Thursday, May 04, 2006

state administered exams

I am very lucky to have graduated before the Standards of Learning or SOLs were administered in the state of Virginia. Public schools are bad enough as both students and parents have little incentive to concentrate on the studies. Parents do not realize the expenses spent for public schools therefore not pushing their own children to study harder maintaining higher GPA's. The students, who don't receive this push naturally are inclined to have a race to the bottom. The ideas of why do the studies matter to the idea that they could get more out of life by dropping out of school race through the students minds. Who is the government to decide what our children should and should not know.
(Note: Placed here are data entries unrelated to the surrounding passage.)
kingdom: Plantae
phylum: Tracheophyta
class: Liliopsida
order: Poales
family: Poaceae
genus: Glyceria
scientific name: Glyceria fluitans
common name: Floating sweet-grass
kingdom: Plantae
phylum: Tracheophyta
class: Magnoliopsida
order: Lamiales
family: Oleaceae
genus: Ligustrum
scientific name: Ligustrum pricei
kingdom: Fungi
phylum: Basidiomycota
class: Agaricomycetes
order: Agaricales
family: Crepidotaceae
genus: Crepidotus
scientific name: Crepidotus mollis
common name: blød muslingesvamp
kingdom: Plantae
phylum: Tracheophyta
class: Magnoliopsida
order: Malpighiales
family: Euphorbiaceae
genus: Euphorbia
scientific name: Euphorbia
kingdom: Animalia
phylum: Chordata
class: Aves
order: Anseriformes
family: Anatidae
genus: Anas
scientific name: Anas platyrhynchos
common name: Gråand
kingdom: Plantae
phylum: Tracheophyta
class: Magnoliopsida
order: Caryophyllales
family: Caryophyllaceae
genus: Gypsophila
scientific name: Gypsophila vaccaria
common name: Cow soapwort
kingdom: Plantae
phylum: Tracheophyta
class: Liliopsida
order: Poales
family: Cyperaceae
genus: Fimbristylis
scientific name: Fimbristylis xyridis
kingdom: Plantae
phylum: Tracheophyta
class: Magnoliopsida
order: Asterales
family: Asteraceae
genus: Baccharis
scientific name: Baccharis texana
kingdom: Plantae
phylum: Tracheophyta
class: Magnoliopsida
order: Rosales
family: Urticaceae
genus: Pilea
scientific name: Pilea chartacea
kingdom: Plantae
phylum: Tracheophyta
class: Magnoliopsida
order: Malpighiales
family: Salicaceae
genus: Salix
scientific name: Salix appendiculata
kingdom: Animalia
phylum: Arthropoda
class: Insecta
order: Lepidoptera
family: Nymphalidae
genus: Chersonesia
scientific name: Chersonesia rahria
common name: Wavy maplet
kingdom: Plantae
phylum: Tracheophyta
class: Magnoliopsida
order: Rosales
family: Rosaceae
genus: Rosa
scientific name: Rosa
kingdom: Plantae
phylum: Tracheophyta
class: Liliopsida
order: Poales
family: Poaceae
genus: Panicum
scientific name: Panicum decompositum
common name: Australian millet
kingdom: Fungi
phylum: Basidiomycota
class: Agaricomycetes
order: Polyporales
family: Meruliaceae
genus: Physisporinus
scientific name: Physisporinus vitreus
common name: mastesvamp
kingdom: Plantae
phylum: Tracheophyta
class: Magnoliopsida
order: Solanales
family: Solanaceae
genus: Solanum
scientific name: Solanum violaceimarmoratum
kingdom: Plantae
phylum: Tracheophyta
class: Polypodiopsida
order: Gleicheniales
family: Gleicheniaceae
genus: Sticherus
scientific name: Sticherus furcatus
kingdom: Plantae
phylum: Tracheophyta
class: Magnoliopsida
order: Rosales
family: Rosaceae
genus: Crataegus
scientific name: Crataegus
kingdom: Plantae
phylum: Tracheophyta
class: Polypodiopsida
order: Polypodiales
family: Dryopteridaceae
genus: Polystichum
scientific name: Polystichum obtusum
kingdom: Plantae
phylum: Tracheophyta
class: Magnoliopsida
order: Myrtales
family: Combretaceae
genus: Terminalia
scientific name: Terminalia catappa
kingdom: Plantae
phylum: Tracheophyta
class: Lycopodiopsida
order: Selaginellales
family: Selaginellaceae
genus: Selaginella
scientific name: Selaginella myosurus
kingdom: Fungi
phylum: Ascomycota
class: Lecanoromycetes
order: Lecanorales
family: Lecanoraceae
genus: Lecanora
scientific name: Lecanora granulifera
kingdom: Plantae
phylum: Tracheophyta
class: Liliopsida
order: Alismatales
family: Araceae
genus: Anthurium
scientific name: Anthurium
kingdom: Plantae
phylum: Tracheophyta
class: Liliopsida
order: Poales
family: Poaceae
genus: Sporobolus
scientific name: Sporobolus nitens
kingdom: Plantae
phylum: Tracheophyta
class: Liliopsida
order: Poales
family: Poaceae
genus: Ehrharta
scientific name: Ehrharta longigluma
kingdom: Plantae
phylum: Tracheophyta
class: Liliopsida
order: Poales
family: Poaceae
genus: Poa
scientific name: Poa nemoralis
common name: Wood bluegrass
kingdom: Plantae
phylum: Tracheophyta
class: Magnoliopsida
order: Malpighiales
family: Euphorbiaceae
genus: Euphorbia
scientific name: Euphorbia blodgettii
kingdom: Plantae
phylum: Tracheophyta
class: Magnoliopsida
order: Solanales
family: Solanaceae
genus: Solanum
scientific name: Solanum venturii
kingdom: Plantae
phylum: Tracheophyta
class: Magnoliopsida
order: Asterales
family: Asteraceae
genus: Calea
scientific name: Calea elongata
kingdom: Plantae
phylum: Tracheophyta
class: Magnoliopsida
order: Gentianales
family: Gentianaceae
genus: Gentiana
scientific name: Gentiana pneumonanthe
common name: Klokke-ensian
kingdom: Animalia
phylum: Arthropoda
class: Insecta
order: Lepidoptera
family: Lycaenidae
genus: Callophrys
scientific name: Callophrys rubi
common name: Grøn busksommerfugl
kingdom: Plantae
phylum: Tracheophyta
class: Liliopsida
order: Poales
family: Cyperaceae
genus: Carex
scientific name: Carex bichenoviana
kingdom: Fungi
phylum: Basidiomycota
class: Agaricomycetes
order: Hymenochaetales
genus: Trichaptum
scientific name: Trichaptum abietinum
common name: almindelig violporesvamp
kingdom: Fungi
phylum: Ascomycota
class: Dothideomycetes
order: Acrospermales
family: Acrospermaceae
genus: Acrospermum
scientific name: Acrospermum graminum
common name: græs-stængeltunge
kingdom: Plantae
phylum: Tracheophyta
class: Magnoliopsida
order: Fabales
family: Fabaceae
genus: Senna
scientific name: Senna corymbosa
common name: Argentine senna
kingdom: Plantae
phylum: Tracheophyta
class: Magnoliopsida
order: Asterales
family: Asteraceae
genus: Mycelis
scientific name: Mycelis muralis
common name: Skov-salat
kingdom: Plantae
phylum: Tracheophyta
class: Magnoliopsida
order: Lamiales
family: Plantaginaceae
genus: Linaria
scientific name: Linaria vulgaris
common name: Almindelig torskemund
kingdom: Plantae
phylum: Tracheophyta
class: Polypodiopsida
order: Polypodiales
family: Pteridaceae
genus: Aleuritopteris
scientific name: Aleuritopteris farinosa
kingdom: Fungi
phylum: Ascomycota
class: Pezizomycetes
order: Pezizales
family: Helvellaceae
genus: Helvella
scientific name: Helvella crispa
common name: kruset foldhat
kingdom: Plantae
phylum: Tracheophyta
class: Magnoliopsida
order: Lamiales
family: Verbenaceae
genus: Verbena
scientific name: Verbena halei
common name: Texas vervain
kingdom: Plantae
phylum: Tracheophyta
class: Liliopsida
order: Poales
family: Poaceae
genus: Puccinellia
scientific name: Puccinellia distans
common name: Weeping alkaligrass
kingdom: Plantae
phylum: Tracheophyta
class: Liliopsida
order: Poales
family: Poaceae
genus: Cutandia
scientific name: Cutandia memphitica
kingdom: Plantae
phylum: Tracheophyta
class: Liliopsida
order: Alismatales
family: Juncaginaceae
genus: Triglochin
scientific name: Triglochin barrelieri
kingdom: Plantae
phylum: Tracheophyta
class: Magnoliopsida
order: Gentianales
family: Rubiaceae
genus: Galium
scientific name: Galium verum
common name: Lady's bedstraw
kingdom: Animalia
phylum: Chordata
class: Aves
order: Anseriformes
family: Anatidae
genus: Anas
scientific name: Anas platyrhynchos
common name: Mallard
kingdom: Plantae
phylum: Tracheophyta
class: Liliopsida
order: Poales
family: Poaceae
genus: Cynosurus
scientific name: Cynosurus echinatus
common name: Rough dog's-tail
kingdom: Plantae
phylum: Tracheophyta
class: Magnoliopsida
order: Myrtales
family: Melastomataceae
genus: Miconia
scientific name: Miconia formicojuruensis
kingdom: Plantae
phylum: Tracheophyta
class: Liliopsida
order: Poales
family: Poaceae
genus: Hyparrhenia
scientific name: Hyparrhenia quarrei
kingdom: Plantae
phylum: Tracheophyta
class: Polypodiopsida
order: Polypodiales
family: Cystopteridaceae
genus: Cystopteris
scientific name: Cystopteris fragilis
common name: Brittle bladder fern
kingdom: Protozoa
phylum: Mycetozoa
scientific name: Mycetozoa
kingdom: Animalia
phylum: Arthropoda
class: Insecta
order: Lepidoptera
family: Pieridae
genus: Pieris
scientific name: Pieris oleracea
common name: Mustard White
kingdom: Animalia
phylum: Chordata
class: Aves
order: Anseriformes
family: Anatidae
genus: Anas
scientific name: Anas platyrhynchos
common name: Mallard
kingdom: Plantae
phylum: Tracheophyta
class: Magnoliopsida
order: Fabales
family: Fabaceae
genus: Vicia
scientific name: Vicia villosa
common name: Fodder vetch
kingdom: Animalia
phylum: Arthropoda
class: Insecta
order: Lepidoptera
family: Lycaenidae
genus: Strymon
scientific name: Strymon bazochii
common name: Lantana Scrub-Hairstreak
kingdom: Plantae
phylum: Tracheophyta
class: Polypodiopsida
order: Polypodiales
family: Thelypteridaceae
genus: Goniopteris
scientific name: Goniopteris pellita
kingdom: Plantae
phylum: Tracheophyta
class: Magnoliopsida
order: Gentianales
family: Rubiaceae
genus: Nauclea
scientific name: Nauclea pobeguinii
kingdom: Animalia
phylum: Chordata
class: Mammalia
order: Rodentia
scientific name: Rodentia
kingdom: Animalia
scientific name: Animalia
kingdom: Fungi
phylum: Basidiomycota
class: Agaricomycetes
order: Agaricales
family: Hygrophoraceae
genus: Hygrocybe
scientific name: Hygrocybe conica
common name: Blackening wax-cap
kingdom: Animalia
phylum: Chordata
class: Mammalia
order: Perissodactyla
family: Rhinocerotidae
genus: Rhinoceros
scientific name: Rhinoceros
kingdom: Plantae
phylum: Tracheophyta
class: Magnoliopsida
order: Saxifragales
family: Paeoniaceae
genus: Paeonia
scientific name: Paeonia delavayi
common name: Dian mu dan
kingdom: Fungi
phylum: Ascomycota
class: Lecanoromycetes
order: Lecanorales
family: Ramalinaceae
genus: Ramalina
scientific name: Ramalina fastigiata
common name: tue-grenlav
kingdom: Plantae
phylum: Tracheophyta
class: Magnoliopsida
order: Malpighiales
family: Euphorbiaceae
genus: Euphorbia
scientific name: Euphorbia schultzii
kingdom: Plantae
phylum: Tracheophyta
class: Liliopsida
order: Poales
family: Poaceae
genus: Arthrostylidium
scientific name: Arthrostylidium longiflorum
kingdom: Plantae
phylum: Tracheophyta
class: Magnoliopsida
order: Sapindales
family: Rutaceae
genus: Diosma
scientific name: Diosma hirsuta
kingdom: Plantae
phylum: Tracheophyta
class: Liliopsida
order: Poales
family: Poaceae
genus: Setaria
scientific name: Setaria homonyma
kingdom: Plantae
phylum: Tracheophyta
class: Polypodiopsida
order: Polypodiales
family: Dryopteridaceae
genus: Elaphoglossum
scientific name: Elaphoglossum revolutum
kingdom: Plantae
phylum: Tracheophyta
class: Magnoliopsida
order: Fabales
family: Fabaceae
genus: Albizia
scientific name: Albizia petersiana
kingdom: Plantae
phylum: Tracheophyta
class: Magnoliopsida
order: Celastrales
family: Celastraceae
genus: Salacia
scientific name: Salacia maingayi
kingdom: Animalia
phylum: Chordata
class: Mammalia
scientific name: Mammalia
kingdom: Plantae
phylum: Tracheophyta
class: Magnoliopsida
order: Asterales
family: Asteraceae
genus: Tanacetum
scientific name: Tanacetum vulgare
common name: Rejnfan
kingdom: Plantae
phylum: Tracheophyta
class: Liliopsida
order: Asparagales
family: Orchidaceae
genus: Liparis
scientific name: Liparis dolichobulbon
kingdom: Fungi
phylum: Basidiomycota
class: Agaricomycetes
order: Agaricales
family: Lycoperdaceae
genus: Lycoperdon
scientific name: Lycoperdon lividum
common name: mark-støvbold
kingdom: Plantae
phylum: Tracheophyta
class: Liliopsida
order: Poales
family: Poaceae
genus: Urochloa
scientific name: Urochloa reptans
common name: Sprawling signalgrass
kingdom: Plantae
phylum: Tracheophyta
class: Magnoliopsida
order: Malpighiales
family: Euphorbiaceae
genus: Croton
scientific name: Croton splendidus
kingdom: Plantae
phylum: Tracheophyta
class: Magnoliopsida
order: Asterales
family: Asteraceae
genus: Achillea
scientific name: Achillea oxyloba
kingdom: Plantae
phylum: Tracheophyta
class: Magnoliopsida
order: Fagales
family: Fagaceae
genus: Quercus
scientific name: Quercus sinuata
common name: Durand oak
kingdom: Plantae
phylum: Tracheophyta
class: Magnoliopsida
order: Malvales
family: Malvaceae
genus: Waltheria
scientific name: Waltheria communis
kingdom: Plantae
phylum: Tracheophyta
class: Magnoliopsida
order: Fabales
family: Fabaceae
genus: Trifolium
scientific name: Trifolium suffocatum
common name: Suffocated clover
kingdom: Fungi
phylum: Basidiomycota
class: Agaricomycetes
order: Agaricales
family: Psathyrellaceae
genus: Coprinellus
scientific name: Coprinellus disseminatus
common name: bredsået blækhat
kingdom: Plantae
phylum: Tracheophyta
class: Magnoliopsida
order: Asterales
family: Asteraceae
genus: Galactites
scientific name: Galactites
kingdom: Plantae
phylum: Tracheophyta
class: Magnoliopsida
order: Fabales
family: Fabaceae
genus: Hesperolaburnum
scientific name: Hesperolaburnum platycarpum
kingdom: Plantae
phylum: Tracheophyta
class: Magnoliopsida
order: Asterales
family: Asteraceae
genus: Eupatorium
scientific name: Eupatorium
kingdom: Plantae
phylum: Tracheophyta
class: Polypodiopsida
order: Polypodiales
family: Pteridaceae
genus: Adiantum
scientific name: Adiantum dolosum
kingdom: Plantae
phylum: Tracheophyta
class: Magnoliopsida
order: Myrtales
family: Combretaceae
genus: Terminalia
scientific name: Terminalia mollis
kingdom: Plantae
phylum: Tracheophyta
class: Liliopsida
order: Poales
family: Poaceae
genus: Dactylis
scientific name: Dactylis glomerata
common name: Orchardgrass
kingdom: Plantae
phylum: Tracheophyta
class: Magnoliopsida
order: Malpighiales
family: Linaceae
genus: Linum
These SOLs are a nuisance as they do not do anything but become a piece of data to show off to fellow statesmen on how educated one state is compared to the other. When students began to fail the State administered tests, the government stepped in to offer incentives. As told in the book Freakonomics by Steven Levitt, the teachers are more likely to cheat or perhaps even teach to the test rather than teach the material. I asked students in Virginia about the upcoming SOLs and found that many teachers had rushed through the material in order to cover just enough that would be included in the State test. A rushed lesson!! what is a student to learn in being rushed, perhaps they are able to memorize are maintain the knowledge for the exam but what have the students intially gained? Where is the value that is set so high in learning? Do we trust the government so much that they know what is best for our children to learn? Wouldn't a teacher who just taught her class certain material better know what to test her students on? Certaintly they may not have learned all the material, but at least the material they did learn is retained. If not for privatizing schools, then how bout just letting teachers have control over their classrooms? At least they will be able to teach upon the subjects they do know. Stress the areas they believe to be the most important and give the students a sense of rationality to understand what is right and what is wrong. I don't need the government to tell me what is right or wrong, and I don't think the students need it neither. WE all have our parents. WE all have our opinions. Need to end the state exams. Increase teachers power in classroom.